Work order>
Filter the entries beneath this task, copying only the lines that hold the word "Profile".

Recorded information>
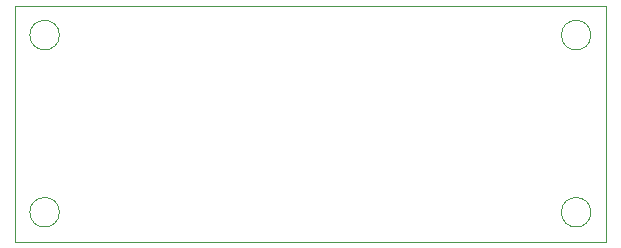
<source format=gbr>
%TF.GenerationSoftware,KiCad,Pcbnew,(5.1.6)-1*%
%TF.CreationDate,2020-10-24T11:52:24+02:00*%
%TF.ProjectId,MW_amplifier,4d575f61-6d70-46c6-9966-6965722e6b69,rev?*%
%TF.SameCoordinates,Original*%
%TF.FileFunction,Profile,NP*%
%FSLAX46Y46*%
G04 Gerber Fmt 4.6, Leading zero omitted, Abs format (unit mm)*
G04 Created by KiCad (PCBNEW (5.1.6)-1) date 2020-10-24 11:52:24*
%MOMM*%
%LPD*%
G01*
G04 APERTURE LIST*
%TA.AperFunction,Profile*%
%ADD10C,0.050000*%
%TD*%
G04 APERTURE END LIST*
D10*
X128750000Y-107500000D02*
G75*
G03*
X128750000Y-107500000I-1250000J0D01*
G01*
X128750000Y-92500000D02*
G75*
G03*
X128750000Y-92500000I-1250000J0D01*
G01*
X173750000Y-92500000D02*
G75*
G03*
X173750000Y-92500000I-1250000J0D01*
G01*
X173750000Y-107500000D02*
G75*
G03*
X173750000Y-107500000I-1250000J0D01*
G01*
X175000000Y-90000000D02*
X175000000Y-110000000D01*
X125000000Y-90000000D02*
X175000000Y-90000000D01*
X125000000Y-110000000D02*
X175000000Y-110000000D01*
X125000000Y-110000000D02*
X125000000Y-90000000D01*
M02*

</source>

Exercise response>
%TF.FileFunction,Profile,NP*%
%TA.AperFunction,Profile*%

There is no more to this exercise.